Task to complete: In the text below about accessing AIR81 files, what fee does National Archives charge for its staff to access a file and give a quotation for copying?

Extract to read:
CPs were originally given a unique reference number by the RAF. Each begins with the letter ‘P’ and is followed by six digits, then an oblique (forward slash) and the finally the year in which the incident took place- for example P396154/42.

The CPs are in the process of being made available to the general public as they are passed from the MOD Records Office, Portsmouth to National Archives, Kew. This process requires some rework to the files which is very time consuming, so the process of making them all available to National Archives will take several years. They are being made available in increasing date order.

Once CPs arrive at National Archives they are assigned a unique AIR81 number, so each CP has both a P-number and an AIR81 number. Both are searchable on the National Archives website under ‘Search the catalogue’ and both are included on the IBCC website.

The AIR81 reference on the IBCC website is a link to the file on the National Archives website. When you click on it, the relevant page will open in a new tab on your browser.

There is currently no plan to digitise AIR81 files, partly because they are fragile and partly because the information they contain can at times be sensitive, even harrowing, since they may contain exhumation reports and even photographs of corpses. Family members wishing to read the AIR81 files relating to their ancestors are advised to exercise caution and be guided by National Archives warnings where appropriate.

There are two means for accessing AIR81 files- to attend in person or to order a copy by post.

To attend in person, the attendee should first create a Reader’s Ticket. This can be done online by following this link: Then click on the AIR81 reference on the IBCC website and click Order in Advance. Enter your Reader’s Ticket number and state the date on which you intend to visit. National Archives will have the file ready for you when you arrive, saving you time. When you visit Kew, you must quote the Reader’s Ticket number and take along two forms of ID- one bearing your signature and one bearing your address. When you view the files, you are permitted to take photographs of each page, should you wish.

Alternatively, if you wish to order a copy by post, please be aware that there is a charge for this service based on the number of pages in the file. Click on the AIR81 reference on the IBCC website and then click Request a Copy. There is an £8.40 charge for National Archives staff to access the file and give you a quotation for the copying service. The process takes around 24 days to complete and can be expensive.

IBCC wishes to thank the staff at the MOD Records Office and National Archives for their engagement and assistance in making this facility available to our website users.

Material supplied:
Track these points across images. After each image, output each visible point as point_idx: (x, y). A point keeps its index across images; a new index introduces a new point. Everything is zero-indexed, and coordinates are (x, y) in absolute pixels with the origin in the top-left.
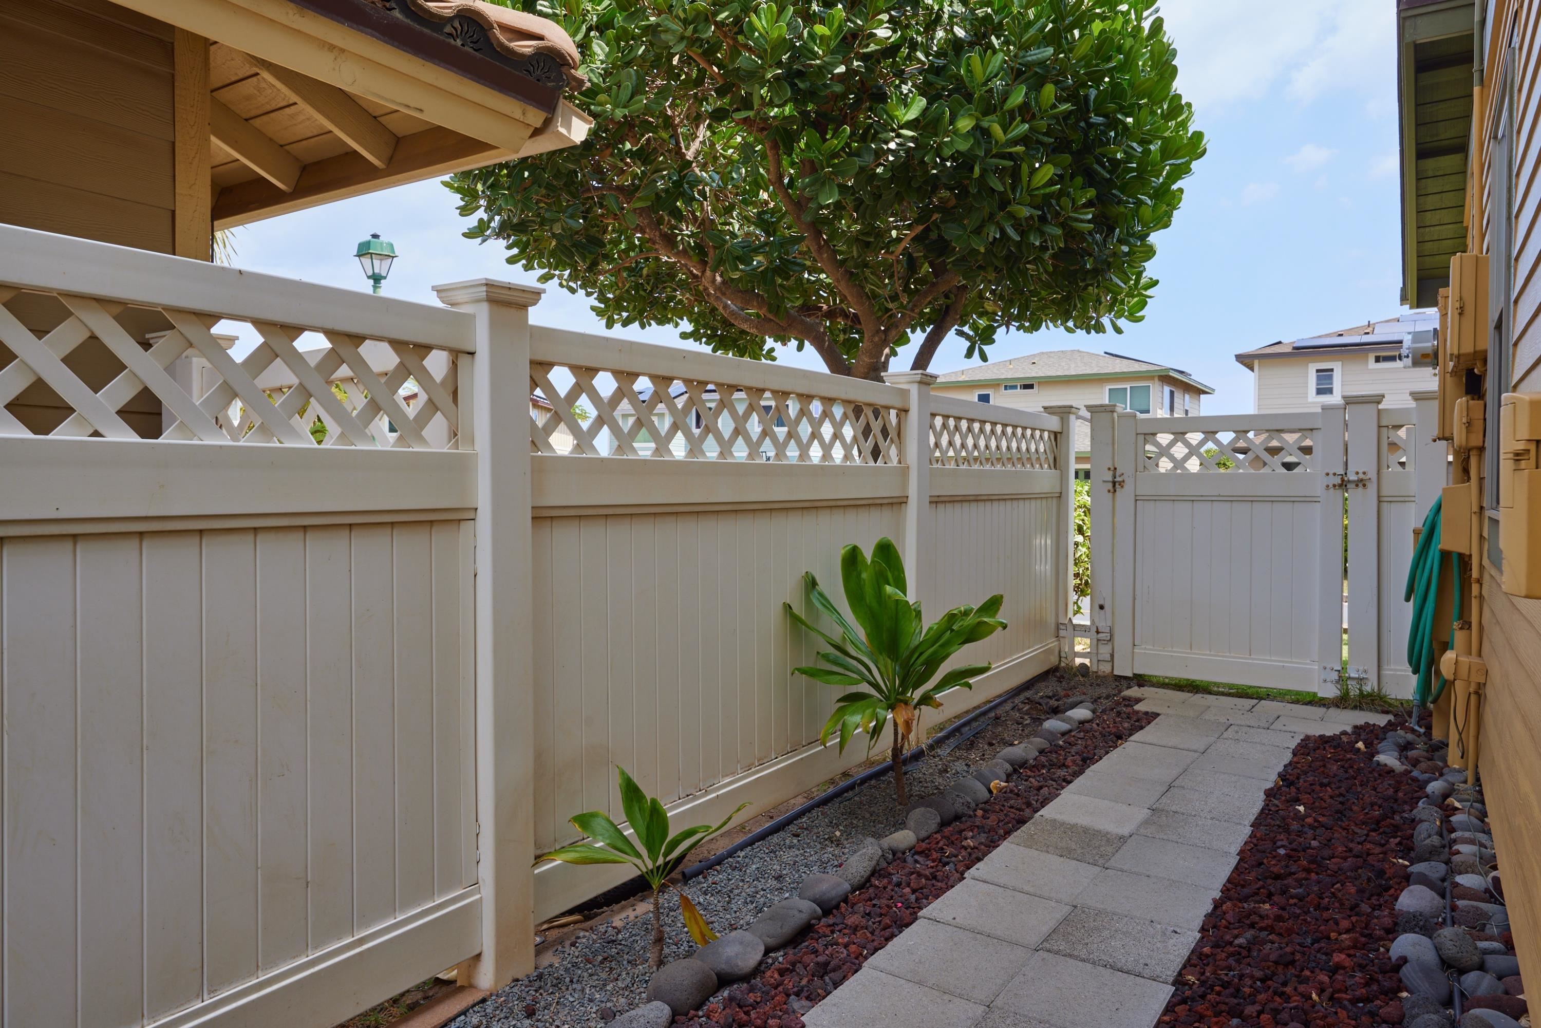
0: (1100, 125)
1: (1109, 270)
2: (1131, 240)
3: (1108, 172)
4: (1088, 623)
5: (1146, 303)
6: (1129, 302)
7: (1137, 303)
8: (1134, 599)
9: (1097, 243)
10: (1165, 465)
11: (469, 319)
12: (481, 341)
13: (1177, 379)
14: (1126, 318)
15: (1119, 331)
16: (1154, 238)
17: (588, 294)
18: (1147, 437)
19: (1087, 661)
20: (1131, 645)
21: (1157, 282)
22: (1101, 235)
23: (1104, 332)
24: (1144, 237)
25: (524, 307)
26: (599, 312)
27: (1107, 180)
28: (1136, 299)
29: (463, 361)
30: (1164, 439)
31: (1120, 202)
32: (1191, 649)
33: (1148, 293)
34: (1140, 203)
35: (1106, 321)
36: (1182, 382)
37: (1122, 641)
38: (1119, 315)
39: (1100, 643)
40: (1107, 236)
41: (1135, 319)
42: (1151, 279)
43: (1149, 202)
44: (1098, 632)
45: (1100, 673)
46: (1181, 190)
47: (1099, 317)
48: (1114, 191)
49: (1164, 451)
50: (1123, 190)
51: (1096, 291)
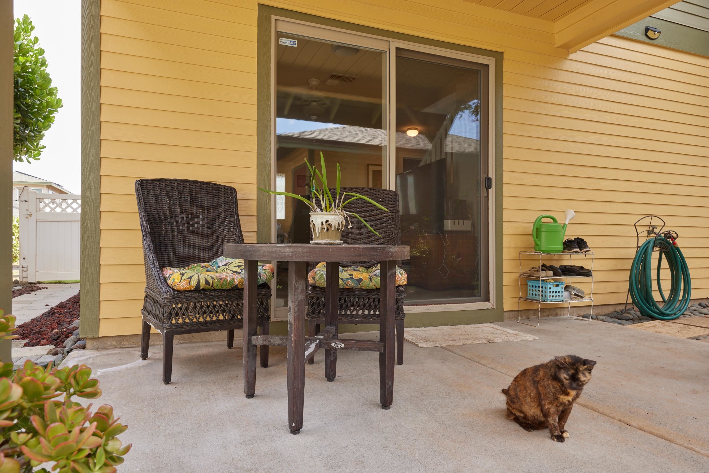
0: (23, 92)
1: (26, 140)
2: (35, 132)
3: (26, 107)
4: (19, 265)
5: (40, 154)
6: (34, 152)
7: (37, 154)
8: (36, 255)
9: (21, 130)
10: (47, 210)
13: (56, 188)
14: (32, 158)
15: (29, 162)
16: (44, 132)
18: (40, 200)
19: (18, 279)
20: (35, 271)
21: (45, 147)
22: (23, 128)
23: (23, 162)
24: (40, 132)
27: (26, 110)
28: (37, 152)
30: (47, 201)
31: (30, 118)
32: (58, 270)
33: (42, 150)
34: (38, 120)
35: (24, 157)
36: (58, 189)
37: (31, 270)
38: (30, 156)
39: (23, 271)
40: (25, 128)
41: (35, 158)
42: (43, 145)
43: (42, 121)
44: (23, 267)
45: (23, 282)
46: (54, 117)
47: (21, 156)
48: (28, 114)
49: (47, 205)
50: (32, 114)
51: (21, 147)
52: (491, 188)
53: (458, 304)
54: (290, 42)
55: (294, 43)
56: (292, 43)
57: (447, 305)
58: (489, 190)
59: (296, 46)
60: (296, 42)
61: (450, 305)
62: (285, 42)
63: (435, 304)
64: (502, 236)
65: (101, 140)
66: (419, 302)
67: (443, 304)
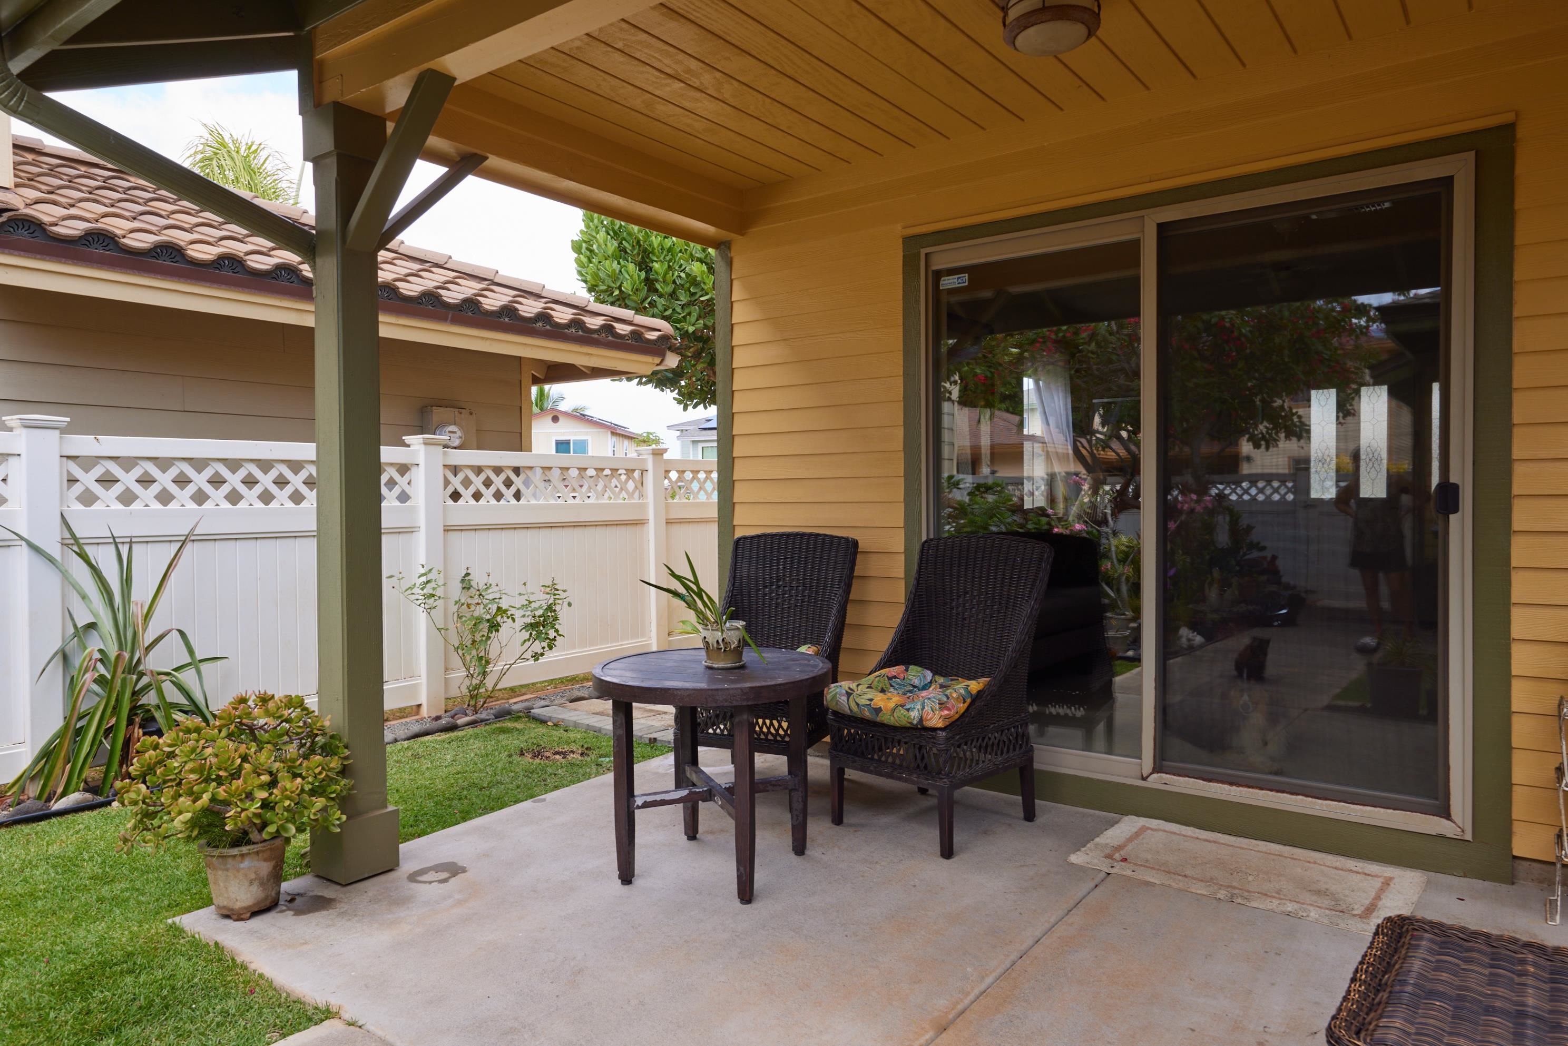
11: (645, 460)
12: (650, 466)
17: (672, 391)
25: (662, 454)
26: (679, 402)
29: (645, 473)
52: (1456, 510)
53: (1336, 803)
54: (956, 280)
55: (962, 281)
56: (960, 281)
57: (1300, 797)
58: (1452, 517)
59: (967, 284)
60: (967, 278)
61: (1310, 799)
62: (949, 282)
63: (1261, 789)
64: (1509, 645)
65: (734, 458)
66: (1229, 775)
67: (1287, 793)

Completed exercise: £8.40